- Recorded data -
============

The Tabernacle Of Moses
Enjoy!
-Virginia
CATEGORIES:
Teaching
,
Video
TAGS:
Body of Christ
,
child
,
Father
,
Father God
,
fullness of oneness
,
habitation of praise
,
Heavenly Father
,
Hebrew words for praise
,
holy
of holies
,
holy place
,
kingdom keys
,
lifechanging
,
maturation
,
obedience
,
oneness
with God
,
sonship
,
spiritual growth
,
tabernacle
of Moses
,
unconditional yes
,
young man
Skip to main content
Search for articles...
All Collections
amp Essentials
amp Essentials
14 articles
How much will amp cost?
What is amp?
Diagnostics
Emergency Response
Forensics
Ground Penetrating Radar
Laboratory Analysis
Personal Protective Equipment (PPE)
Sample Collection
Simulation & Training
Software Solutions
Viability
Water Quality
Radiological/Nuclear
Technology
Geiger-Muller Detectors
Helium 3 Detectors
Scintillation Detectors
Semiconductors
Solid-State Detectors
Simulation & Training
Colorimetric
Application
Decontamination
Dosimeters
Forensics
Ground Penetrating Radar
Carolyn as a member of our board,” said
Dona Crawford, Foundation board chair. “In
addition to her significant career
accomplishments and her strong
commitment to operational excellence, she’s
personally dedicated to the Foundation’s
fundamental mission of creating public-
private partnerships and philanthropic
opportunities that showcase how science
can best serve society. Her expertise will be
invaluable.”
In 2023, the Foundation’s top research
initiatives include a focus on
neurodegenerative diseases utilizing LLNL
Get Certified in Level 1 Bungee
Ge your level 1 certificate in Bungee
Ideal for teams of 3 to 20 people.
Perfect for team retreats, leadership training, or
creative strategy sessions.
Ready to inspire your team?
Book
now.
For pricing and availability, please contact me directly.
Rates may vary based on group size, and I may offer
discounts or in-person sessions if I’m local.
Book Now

============

- What is expected -
Provide the count of lines above that contain "board", without any other words.

- Answer for the task -
2